— ACTION ITEM —
Go through the records underneath and count the lines that include the string "Sort". Give nothing but the number.

— PROVIDED DATA —
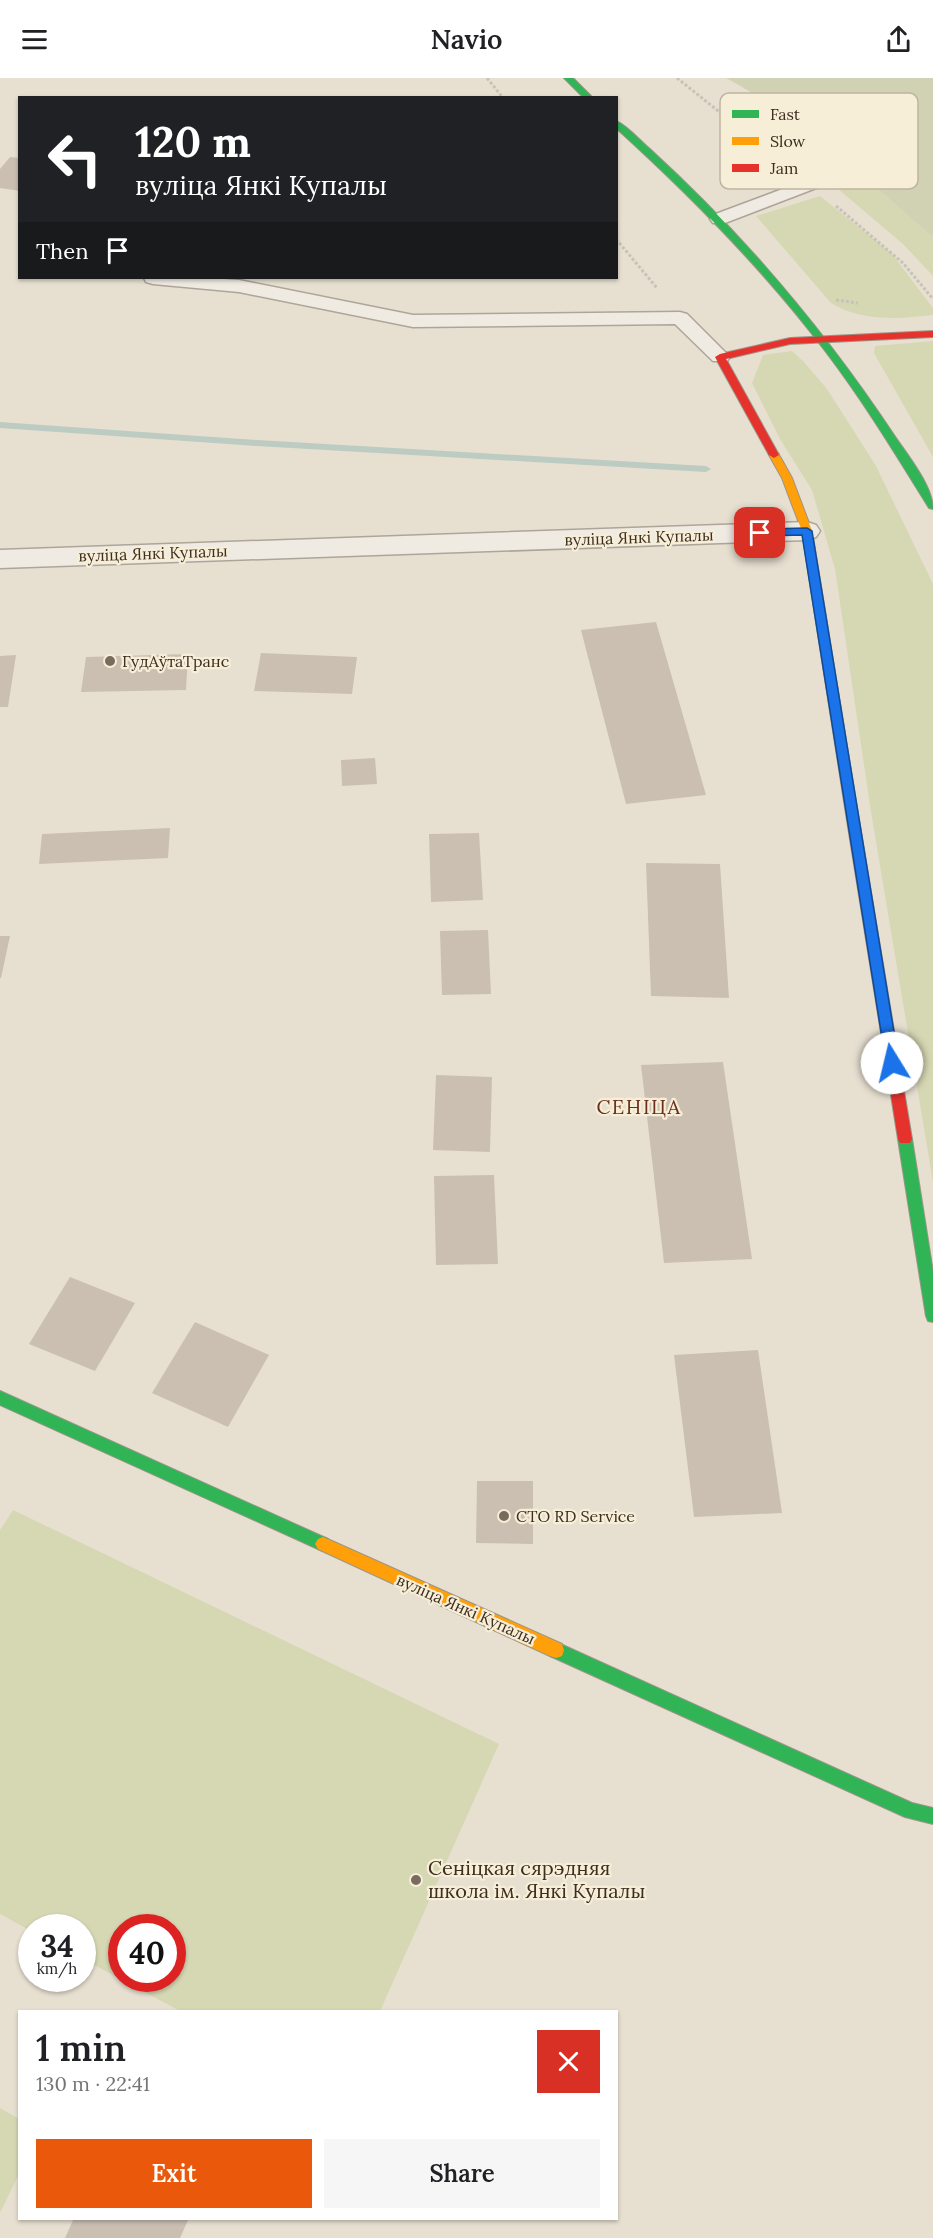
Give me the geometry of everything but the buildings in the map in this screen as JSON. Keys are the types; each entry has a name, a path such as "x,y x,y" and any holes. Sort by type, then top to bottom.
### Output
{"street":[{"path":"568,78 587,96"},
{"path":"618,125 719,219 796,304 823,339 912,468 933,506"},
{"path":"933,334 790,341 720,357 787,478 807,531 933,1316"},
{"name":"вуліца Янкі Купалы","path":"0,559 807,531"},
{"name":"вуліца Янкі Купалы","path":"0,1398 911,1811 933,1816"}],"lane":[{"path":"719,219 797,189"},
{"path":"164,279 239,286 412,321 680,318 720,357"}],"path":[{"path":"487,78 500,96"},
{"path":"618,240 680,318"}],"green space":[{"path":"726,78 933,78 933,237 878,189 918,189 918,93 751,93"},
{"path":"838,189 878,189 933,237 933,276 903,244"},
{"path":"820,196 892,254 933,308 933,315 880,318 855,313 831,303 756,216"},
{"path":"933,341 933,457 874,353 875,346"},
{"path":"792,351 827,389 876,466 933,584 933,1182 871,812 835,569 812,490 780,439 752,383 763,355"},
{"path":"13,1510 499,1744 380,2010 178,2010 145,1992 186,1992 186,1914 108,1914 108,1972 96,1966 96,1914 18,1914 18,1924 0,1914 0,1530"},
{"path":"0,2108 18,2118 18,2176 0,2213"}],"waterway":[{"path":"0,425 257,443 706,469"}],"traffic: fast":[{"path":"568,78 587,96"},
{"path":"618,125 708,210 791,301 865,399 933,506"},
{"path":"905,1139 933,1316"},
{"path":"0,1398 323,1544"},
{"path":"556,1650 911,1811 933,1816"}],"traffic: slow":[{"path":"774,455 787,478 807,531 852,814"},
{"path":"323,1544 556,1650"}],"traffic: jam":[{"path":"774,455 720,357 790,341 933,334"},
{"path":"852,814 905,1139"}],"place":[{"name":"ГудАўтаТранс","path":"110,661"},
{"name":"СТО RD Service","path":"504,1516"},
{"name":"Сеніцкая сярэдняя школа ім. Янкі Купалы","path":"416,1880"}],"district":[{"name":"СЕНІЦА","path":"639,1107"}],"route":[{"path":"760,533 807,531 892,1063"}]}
...
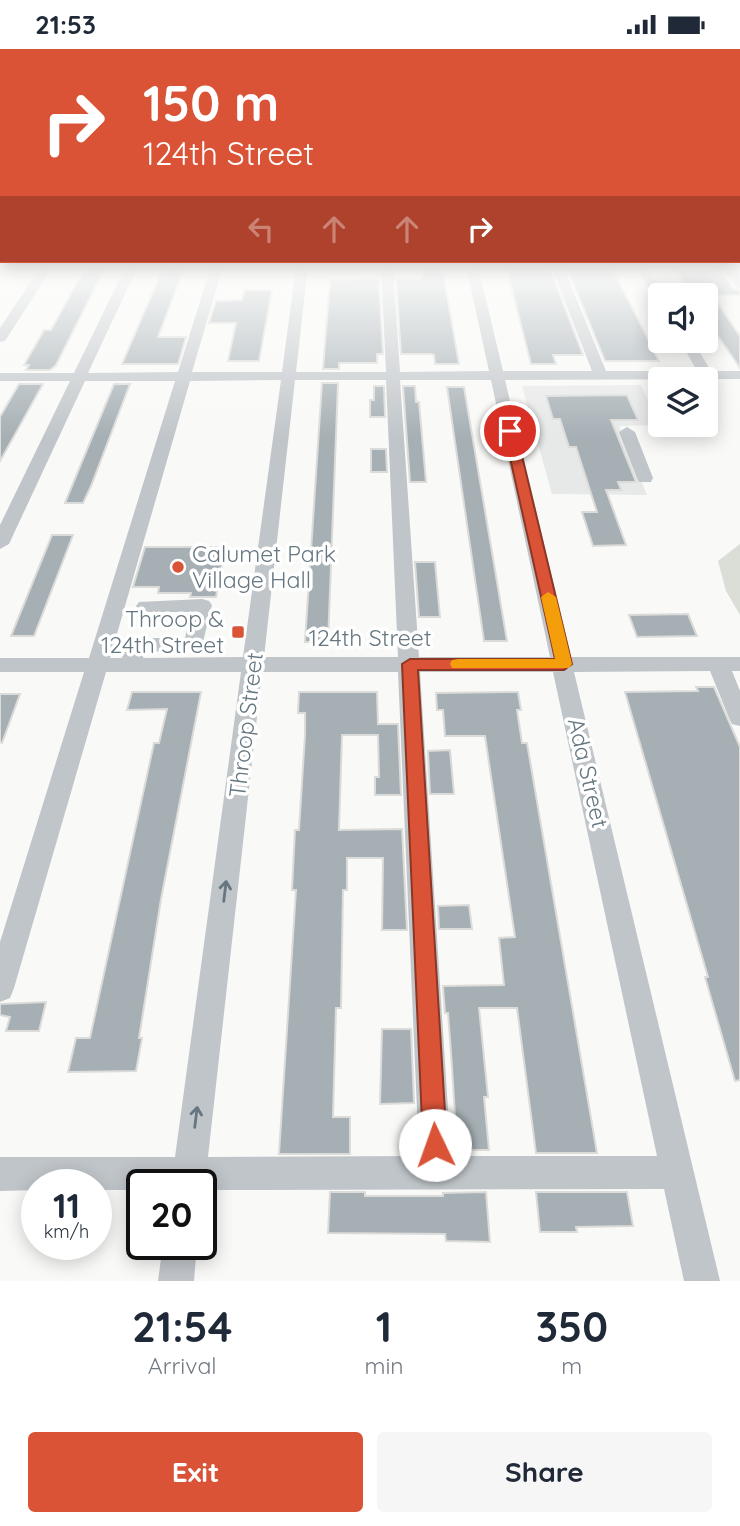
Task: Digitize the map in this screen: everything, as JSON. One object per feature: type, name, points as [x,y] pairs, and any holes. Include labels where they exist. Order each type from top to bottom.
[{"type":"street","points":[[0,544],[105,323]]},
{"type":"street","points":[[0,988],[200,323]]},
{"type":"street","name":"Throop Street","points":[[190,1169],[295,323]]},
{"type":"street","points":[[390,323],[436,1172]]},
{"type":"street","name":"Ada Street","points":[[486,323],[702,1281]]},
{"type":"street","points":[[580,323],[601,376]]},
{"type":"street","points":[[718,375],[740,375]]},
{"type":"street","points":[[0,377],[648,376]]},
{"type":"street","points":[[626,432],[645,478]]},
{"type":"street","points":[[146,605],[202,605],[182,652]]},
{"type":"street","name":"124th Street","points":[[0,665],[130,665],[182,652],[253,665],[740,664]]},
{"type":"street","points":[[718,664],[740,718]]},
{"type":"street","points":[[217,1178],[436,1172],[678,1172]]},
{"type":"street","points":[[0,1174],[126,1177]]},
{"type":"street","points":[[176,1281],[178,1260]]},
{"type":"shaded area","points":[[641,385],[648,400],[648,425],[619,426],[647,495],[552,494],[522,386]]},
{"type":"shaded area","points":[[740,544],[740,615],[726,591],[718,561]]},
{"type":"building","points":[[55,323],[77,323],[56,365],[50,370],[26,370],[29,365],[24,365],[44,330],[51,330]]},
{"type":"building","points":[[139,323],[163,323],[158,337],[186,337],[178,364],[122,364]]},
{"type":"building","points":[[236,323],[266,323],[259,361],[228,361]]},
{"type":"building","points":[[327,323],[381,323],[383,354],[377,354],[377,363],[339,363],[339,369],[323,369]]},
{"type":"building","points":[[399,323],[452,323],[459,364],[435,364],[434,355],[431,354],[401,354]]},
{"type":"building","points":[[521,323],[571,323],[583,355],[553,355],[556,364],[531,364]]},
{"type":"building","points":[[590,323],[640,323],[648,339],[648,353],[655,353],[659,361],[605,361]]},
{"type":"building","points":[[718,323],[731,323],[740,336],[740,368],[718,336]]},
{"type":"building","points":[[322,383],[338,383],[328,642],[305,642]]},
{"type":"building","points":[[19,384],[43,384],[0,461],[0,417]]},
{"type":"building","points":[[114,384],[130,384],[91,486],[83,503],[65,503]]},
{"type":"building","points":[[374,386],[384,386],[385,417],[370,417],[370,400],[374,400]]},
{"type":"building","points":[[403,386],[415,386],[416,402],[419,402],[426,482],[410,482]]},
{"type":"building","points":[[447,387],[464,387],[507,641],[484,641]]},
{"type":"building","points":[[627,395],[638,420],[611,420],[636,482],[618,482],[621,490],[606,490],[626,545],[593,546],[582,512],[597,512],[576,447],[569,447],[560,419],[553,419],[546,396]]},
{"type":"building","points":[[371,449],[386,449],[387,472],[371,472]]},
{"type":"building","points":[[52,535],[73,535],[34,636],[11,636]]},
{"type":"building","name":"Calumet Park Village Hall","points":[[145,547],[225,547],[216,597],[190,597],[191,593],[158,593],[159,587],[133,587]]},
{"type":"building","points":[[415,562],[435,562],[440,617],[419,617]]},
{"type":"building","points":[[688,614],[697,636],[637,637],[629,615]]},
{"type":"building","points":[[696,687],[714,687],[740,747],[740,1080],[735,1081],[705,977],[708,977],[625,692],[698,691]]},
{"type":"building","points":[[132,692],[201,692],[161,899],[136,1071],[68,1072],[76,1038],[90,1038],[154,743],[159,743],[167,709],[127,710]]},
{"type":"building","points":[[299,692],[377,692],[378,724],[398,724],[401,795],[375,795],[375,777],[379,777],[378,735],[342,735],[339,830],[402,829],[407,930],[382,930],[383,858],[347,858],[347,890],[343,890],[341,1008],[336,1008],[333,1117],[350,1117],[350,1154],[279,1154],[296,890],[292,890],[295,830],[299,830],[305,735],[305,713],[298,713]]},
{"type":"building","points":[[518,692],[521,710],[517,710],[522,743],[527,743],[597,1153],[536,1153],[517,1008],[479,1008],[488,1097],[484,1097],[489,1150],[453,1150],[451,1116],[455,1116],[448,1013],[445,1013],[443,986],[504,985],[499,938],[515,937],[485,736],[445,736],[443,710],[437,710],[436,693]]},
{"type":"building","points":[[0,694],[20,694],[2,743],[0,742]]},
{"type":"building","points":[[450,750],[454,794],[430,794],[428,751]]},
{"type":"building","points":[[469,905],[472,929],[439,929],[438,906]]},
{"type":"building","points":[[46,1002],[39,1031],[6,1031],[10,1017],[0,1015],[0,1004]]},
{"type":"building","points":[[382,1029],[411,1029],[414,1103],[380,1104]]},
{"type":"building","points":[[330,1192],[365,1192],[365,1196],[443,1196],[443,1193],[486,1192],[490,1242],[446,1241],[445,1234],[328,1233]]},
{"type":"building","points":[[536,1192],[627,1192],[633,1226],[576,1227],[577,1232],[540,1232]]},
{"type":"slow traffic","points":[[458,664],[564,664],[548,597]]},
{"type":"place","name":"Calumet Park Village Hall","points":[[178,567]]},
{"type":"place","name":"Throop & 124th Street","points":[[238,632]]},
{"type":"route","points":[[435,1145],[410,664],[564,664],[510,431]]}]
---
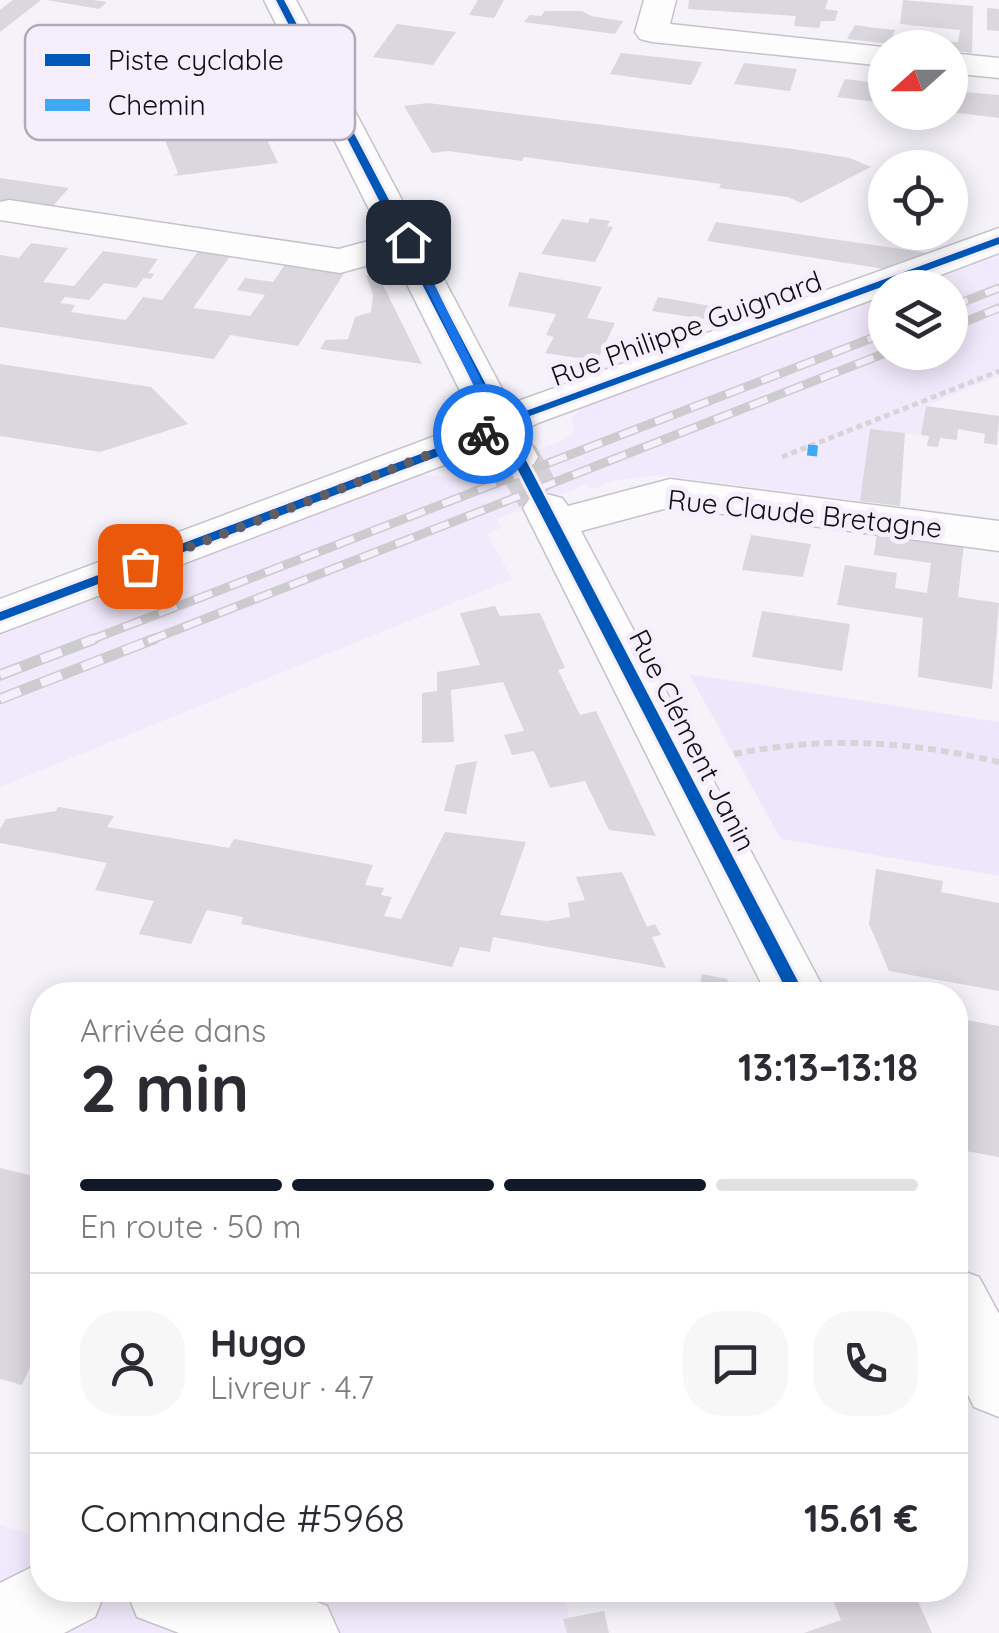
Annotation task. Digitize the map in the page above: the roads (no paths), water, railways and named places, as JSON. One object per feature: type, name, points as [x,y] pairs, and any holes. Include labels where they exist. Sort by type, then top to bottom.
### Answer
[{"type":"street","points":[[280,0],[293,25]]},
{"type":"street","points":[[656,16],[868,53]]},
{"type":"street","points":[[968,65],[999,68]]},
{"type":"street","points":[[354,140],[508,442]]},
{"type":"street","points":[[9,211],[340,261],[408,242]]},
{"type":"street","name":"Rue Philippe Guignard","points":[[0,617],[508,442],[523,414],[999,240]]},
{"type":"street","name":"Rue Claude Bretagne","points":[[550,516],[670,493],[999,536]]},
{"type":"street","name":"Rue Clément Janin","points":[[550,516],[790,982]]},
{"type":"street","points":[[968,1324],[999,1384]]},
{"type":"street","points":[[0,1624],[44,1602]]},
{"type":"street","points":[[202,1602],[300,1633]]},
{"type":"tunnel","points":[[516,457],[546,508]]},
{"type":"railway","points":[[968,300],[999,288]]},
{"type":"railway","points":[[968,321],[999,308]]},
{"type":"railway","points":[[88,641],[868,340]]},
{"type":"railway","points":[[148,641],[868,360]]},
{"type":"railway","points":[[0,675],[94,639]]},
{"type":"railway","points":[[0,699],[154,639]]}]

— SOLVED PROBLEM —
2